Leave out the pictures, and retype the remaining data exactly.

Start of Block

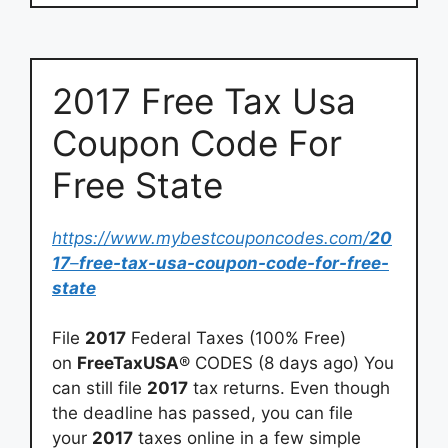
2017 Free Tax Usa
Coupon Code For
Free State
https://www.mybestcouponcodes.com/
20
17
–
free-tax-usa-coupon-code-for-free-
state
File
2017
Federal Taxes (100% Free)
on
FreeTaxUSA
® CODES (8 days ago) You
can still file
2017
tax returns. Even though
the deadline has passed, you can file
your
2017
taxes online in a few simple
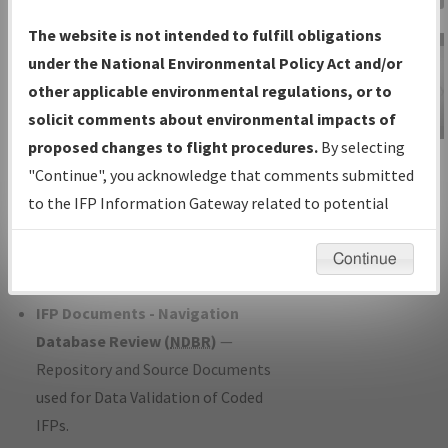
Charts
— All Published Charts,
The website is not intended to fulfill obligations
Volume, and Type*.
under the National Environmental Policy Act and/or
IFP Production Plan
— Current IFPs
other applicable environmental regulations, or to
under Development or Amendments
solicit comments about environmental impacts of
with Tentative Publication Date and
proposed changes to flight procedures.
By selecting
IFP Information
Status.
"Continue", you acknowledge that comments submitted
Gateway
IFP Coordination
— All coordinated
to the IFP Information Gateway related to potential
Instructional Video
developed/amended procedure
environmental impacts will not be considered.
forms forwarded to Flight Check or
Continue
Charting for publication.
IFP Documents - Navigation
Database Review (
NDBR
)
—
Repository and Source Documents
used for Data Validation of Coded
IFPs.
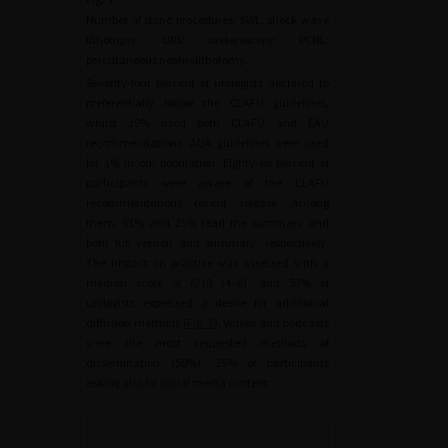
Number of stone procedures. SWL: shock wave
lithotripsy; URS: ureteroscopy; PCNL:
percutaneous nephrolithotomy.
Seventy-four percent of urologists declared to
preferentially follow the CLAFU guidelines,
whilst 19% used both CLAFU and EAU
recommendations. AUA guidelines were used
for 1% in our population. Eighty-six percent of
participants were aware of the CLAFU
recommendations recent release. Among
them, 51% and 25% read the summary and
both full version and summary, respectively.
The impact on practice was assessed with a
median score of 6/10 (4–8), and 53% of
urologists expressed a desire for additional
diffusion methods (
Fig. 2
). Videos and podcasts
were the most requested methods of
dissemination (50%), 25% of participants
asking also for social media content.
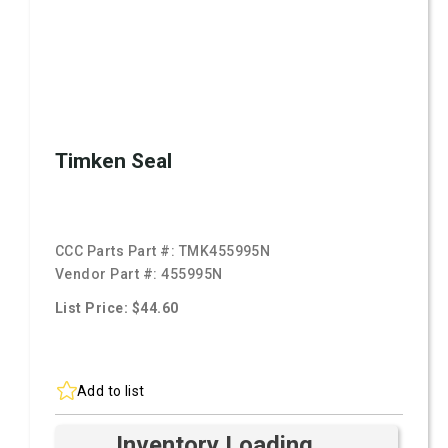
Timken Seal
CCC Parts Part #:
TMK455995N
Vendor Part #:
455995N
List Price: $44.60
Add to list
Inventory Loading ...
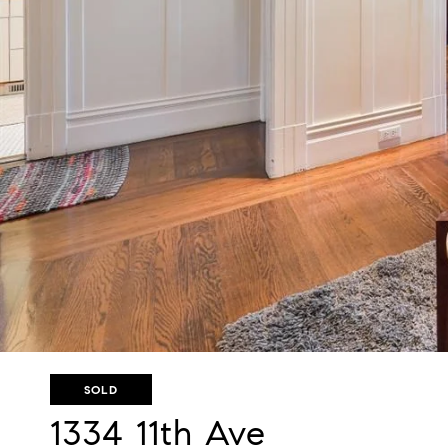
SOLD
1334 11th Ave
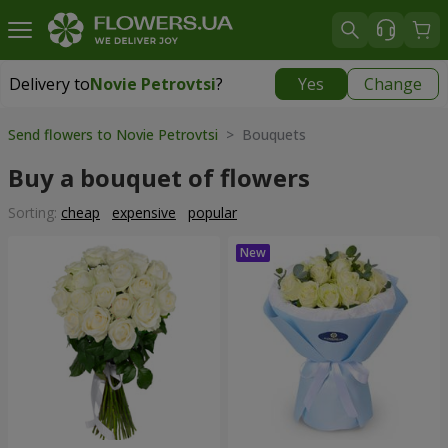
Delivery to
Novie Petrovtsi
?
Yes
Change
Delivery to
Novie Petrovtsi
|
free
Send flowers to Novie Petrovtsi
> Bouquets
Buy a bouquet of flowers
Sorting:
cheap
expensive
popular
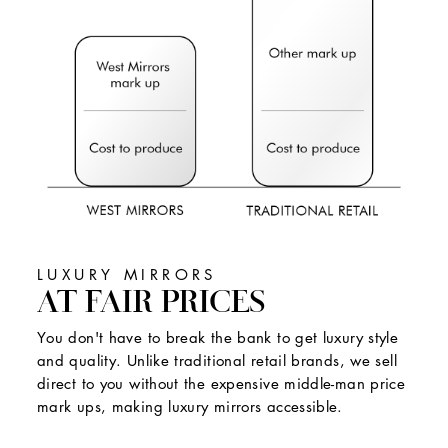
LUXURY MIRRORS
AT FAIR PRICES
You don't have to break the bank to get luxury style
and quality. Unlike traditional retail brands, we sell
direct to you without the expensive middle-man price
mark ups, making luxury mirrors accessible.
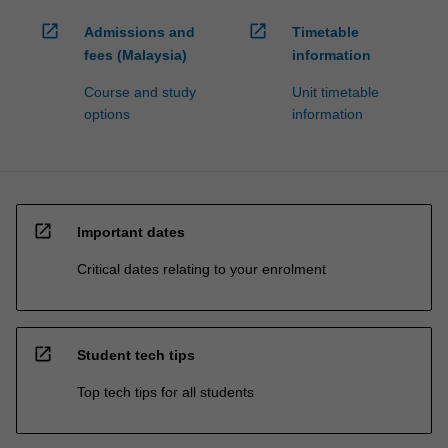
open_in_new
open_in_new
Admissions and
Timetable
fees (Malaysia)
information
Course and study
Unit timetable
options
information
open_in_new
Important dates
Critical dates relating to your enrolment
open_in_new
Student tech tips
Top tech tips for all students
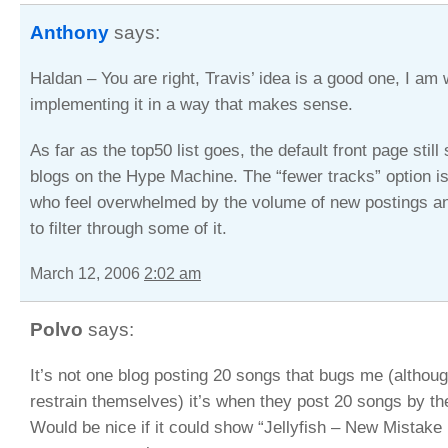
Anthony
says:
Haldan – You are right, Travis’ idea is a good one, I am
implementing it in a way that makes sense.
As far as the top50 list goes, the default front page stil
blogs on the Hype Machine. The “fewer tracks” option is
who feel overwhelmed by the volume of new postings a
to filter through some of it.
March 12, 2006
2:02 am
Polvo
says:
It’s not one blog posting 20 songs that bugs me (althoug
restrain themselves) it’s when they post 20 songs by th
Would be nice if it could show “Jellyfish – New Mistake 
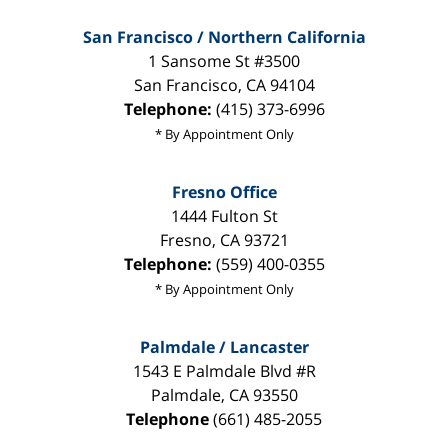
San Francisco / Northern California
1 Sansome St #3500
San Francisco
,
CA
94104
Telephone:
(415) 373-6996
* By Appointment Only
Fresno Office
1444 Fulton St
Fresno
,
CA
93721
Telephone:
(559) 400-0355
* By Appointment Only
Palmdale / Lancaster
1543 E Palmdale Blvd #R
Palmdale
,
CA
93550
Telephone
(661) 485-2055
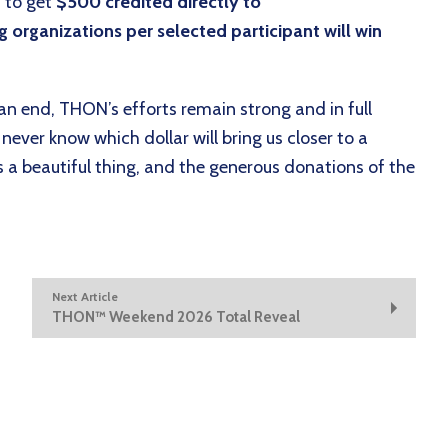
 to get
$500 credited directly to
 organizations per selected participant will win
 end, THON’s efforts remain strong and in full
never know which dollar will bring us closer to a
s a beautiful thing, and the generous donations of the
Next Article
THON™ Weekend 2026 Total Reveal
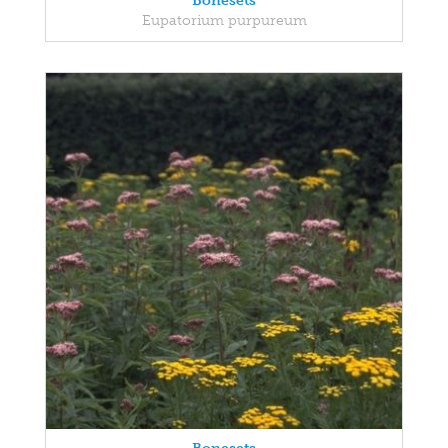
Bonesets
Eupatorium purpureum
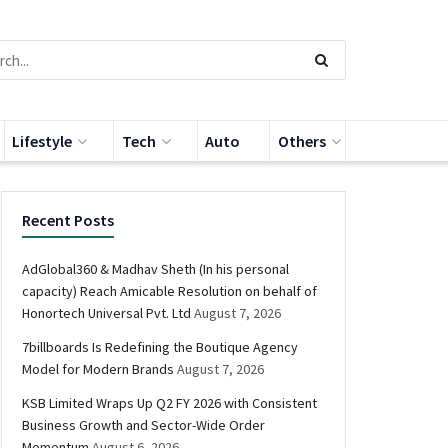
Lifestyle
Tech
Auto
Others
Recent Posts
AdGlobal360 & Madhav Sheth (In his personal
capacity) Reach Amicable Resolution on behalf of
Honortech Universal Pvt. Ltd
August 7, 2026
7billboards Is Redefining the Boutique Agency
Model for Modern Brands
August 7, 2026
KSB Limited Wraps Up Q2 FY 2026 with Consistent
Business Growth and Sector-Wide Order
Momentum
August 6, 2026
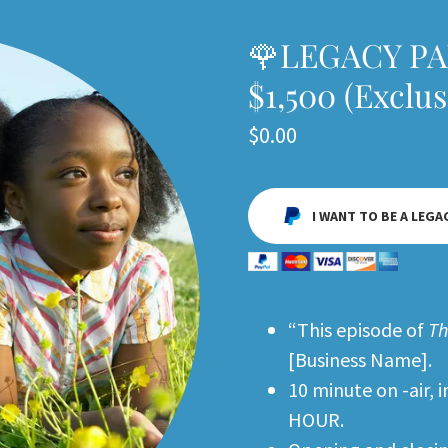
🌹LEGACY P
$1,500 (Exclu
$0.00
I WANT TO BE A LEGA
“This episode of
Th
[Business Name].
10 minute on -air,
HOUR.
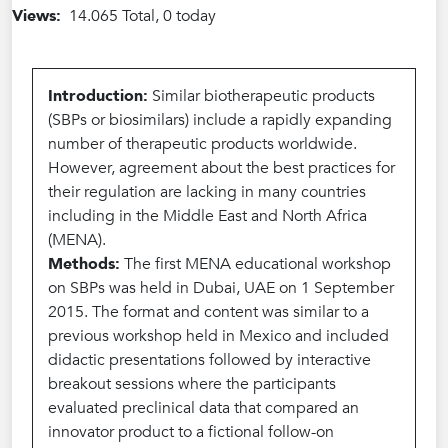
Views:
14.065 Total, 0 today
Introduction:
Similar biotherapeutic products
(SBPs or biosimilars) include a rapidly expanding
number of therapeutic products worldwide.
However, agreement about the best practices for
their regulation are lacking in many countries
including in the Middle East and North Africa
(MENA).
Methods:
The first MENA educational workshop
on SBPs was held in Dubai, UAE on 1 September
2015. The format and content was similar to a
previous workshop held in Mexico and included
didactic presentations followed by interactive
breakout sessions where the participants
evaluated preclinical data that compared an
innovator product to a fictional follow-on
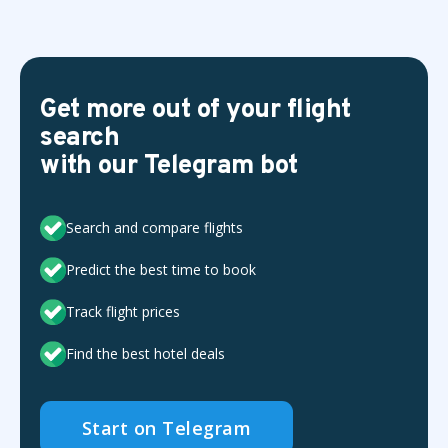
Get more out of your flight
search
with our Telegram bot
Search and compare flights
Predict the best time to book
Track flight prices
Find the best hotel deals
Start on Telegram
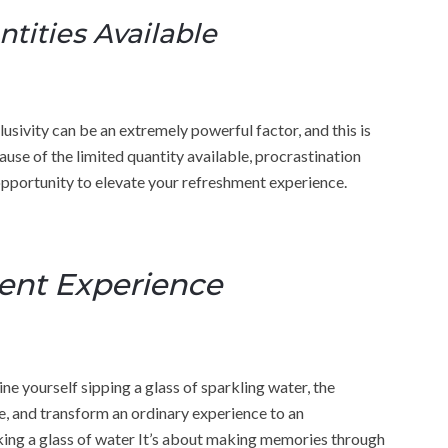
tities Available
usivity can be an extremely powerful factor, and this is
use of the limited quantity available, procrastination
opportunity to elevate your refreshment experience.
ent Experience
 yourself sipping a glass of sparkling water, the
 and transform an ordinary experience to an
nking a glass of water It’s about making memories through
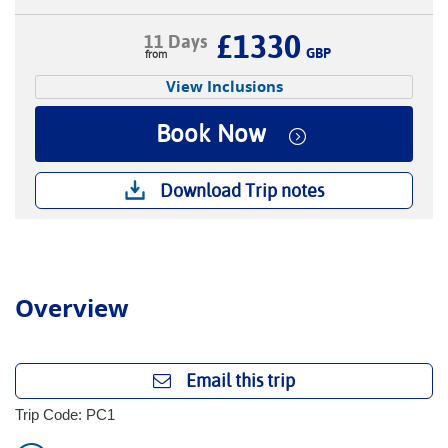
£1330
11 Days
GBP
View Inclusions
Book Now
Download Trip notes
Overview
Email this trip
Trip Code: PC1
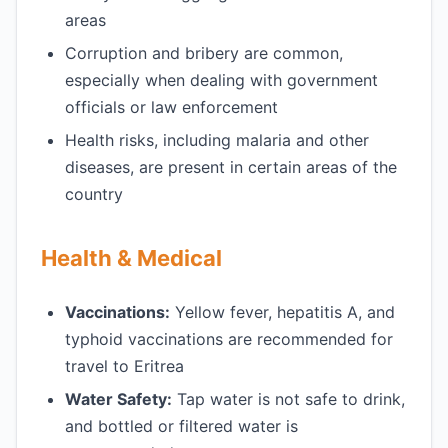
areas
Corruption and bribery are common,
especially when dealing with government
officials or law enforcement
Health risks, including malaria and other
diseases, are present in certain areas of the
country
Health & Medical
Vaccinations:
Yellow fever, hepatitis A, and
typhoid vaccinations are recommended for
travel to Eritrea
Water Safety:
Tap water is not safe to drink,
and bottled or filtered water is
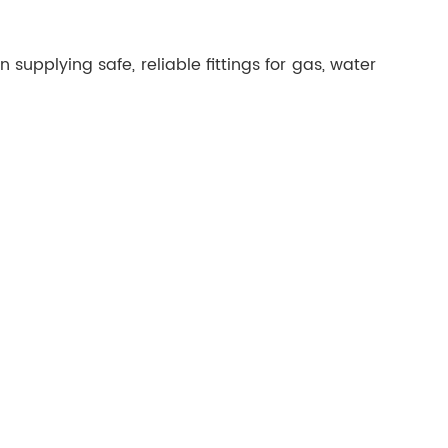
supplying safe, reliable fittings for gas, water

End of Block

Answer area ▸
2017 Free Tax Usa
Coupon Code For
Free State
https://www.mybestcouponcodes.com/
20
17
–
free-tax-usa-coupon-code-for-free-
state
File
2017
Federal Taxes (100% Free)
on
FreeTaxUSA
® CODES (8 days ago) You
can still file
2017
tax returns. Even though
the deadline has passed, you can file
your
2017
taxes online in a few simple
Charts
— All Published Charts,
The website is not intended to fulfill obligations
Volume, and Type*.
under the National Environmental Policy Act and/or
IFP Production Plan
— Current IFPs
other applicable environmental regulations, or to
under Development or Amendments
solicit comments about environmental impacts of
with Tentative Publication Date and
proposed changes to flight procedures.
By selecting
IFP Information
Status.
"Continue", you acknowledge that comments submitted
Gateway
IFP Coordination
— All coordinated
to the IFP Information Gateway related to potential
Instructional Video
developed/amended procedure
environmental impacts will not be considered.
forms forwarded to Flight Check or
Continue
Charting for publication.
IFP Documents - Navigation
Database Review (
NDBR
)
—
Repository and Source Documents
used for Data Validation of Coded
IFPs.
Number of stone procedures. SWL: shock wave
lithotripsy; URS: ureteroscopy; PCNL:
percutaneous nephrolithotomy.
Seventy-four percent of urologists declared to
preferentially follow the CLAFU guidelines,
whilst 19% used both CLAFU and EAU
recommendations. AUA guidelines were used
for 1% in our population. Eighty-six percent of
participants were aware of the CLAFU
recommendations recent release. Among
them, 51% and 25% read the summary and
both full version and summary, respectively.
The impact on practice was assessed with a
median score of 6/10 (4–8), and 53% of
urologists expressed a desire for additional
diffusion methods (
Fig. 2
). Videos and podcasts
were the most requested methods of
dissemination (50%), 25% of participants
asking also for social media content.
Timken Seal
CCC Parts Part #:
TMK455995N
Vendor Part #:
455995N
List Price: $44.60
Add to list
Inventory Loading ...
SOLD
1334 11th Ave
Delivery to
Novie Petrovtsi
?
Yes
Change
Delivery to
Novie Petrovtsi
|
free
Send flowers to Novie Petrovtsi
> Bouquets
Buy a bouquet of flowers
Sorting:
cheap
expensive
popular
LUXURY MIRRORS
AT FAIR PRICES
You don't have to break the bank to get luxury style
and quality. Unlike traditional retail brands, we sell
direct to you without the expensive middle-man price
mark ups, making luxury mirrors accessible.
open_in_new
open_in_new
Admissions and
Timetable
fees (Malaysia)
information
Course and study
Unit timetable
options
information
open_in_new
Important dates
Critical dates relating to your enrolment
open_in_new
Student tech tips
Top tech tips for all students
Anthony
says:
Haldan – You are right, Travis’ idea is a good one, I am
implementing it in a way that makes sense.
As far as the top50 list goes, the default front page stil
blogs on the Hype Machine. The “fewer tracks” option is
who feel overwhelmed by the volume of new postings a
to filter through some of it.
March 12, 2006
2:02 am
Polvo
says:
It’s not one blog posting 20 songs that bugs me (althoug
restrain themselves) it’s when they post 20 songs by th
Would be nice if it could show “Jellyfish – New Mistake 
San Francisco / Northern California
1 Sansome St #3500
San Francisco
,
CA
94104
Telephone:
(415) 373-6996
* By Appointment Only
Fresno Office
1444 Fulton St
Fresno
,
CA
93721
Telephone:
(559) 400-0355
* By Appointment Only
Palmdale / Lancaster
1543 E Palmdale Blvd #R
Palmdale
,
CA
93550
Telephone
(661) 485-2055
 to get
$500 credited directly to
 organizations per selected participant will win
 end, THON’s efforts remain strong and in full
never know which dollar will bring us closer to a
s a beautiful thing, and the generous donations of the
Next Article
THON™ Weekend 2026 Total Reveal
Bonesets
Eupatorium purpureum
Lifestyle
Tech
Auto
Others
Recent Posts
AdGlobal360 & Madhav Sheth (In his personal
capacity) Reach Amicable Resolution on behalf of
Honortech Universal Pvt. Ltd
August 7, 2026
7billboards Is Redefining the Boutique Agency
Model for Modern Brands
August 7, 2026
KSB Limited Wraps Up Q2 FY 2026 with Consistent
Business Growth and Sector-Wide Order
Momentum
August 6, 2026
🌹LEGACY P
$1,500 (Exclu
$0.00
I WANT TO BE A LEGA
“This episode of
Th
[Business Name].
10 minute on -air,
HOUR.
Views:
14.065 Total, 0 today
Introduction:
Similar biotherapeutic products
(SBPs or biosimilars) include a rapidly expanding
number of therapeutic products worldwide.
However, agreement about the best practices for
their regulation are lacking in many countries
including in the Middle East and North Africa
(MENA).
Methods:
The first MENA educational workshop
on SBPs was held in Dubai, UAE on 1 September
2015. The format and content was similar to a
previous workshop held in Mexico and included
didactic presentations followed by interactive
breakout sessions where the participants
evaluated preclinical data that compared an
innovator product to a fictional follow-on
Get more out of your flight
search
with our Telegram bot
Search and compare flights
Predict the best time to book
Track flight prices
Find the best hotel deals
Start on Telegram
tities Available
usivity can be an extremely powerful factor, and this is
use of the limited quantity available, procrastination
opportunity to elevate your refreshment experience.
ent Experience
 yourself sipping a glass of sparkling water, the
 and transform an ordinary experience to an
nking a glass of water It’s about making memories through
£1330
11 Days
GBP
View Inclusions
Book Now
Download Trip notes
Overview
Email this trip
Trip Code: PC1
areas
Corruption and bribery are common,
especially when dealing with government
officials or law enforcement
Health risks, including malaria and other
diseases, are present in certain areas of the
country
Health & Medical
Vaccinations:
Yellow fever, hepatitis A, and
typhoid vaccinations are recommended for
travel to Eritrea
Water Safety:
Tap water is not safe to drink,
and bottled or filtered water is
supplying safe, reliable fittings for gas, water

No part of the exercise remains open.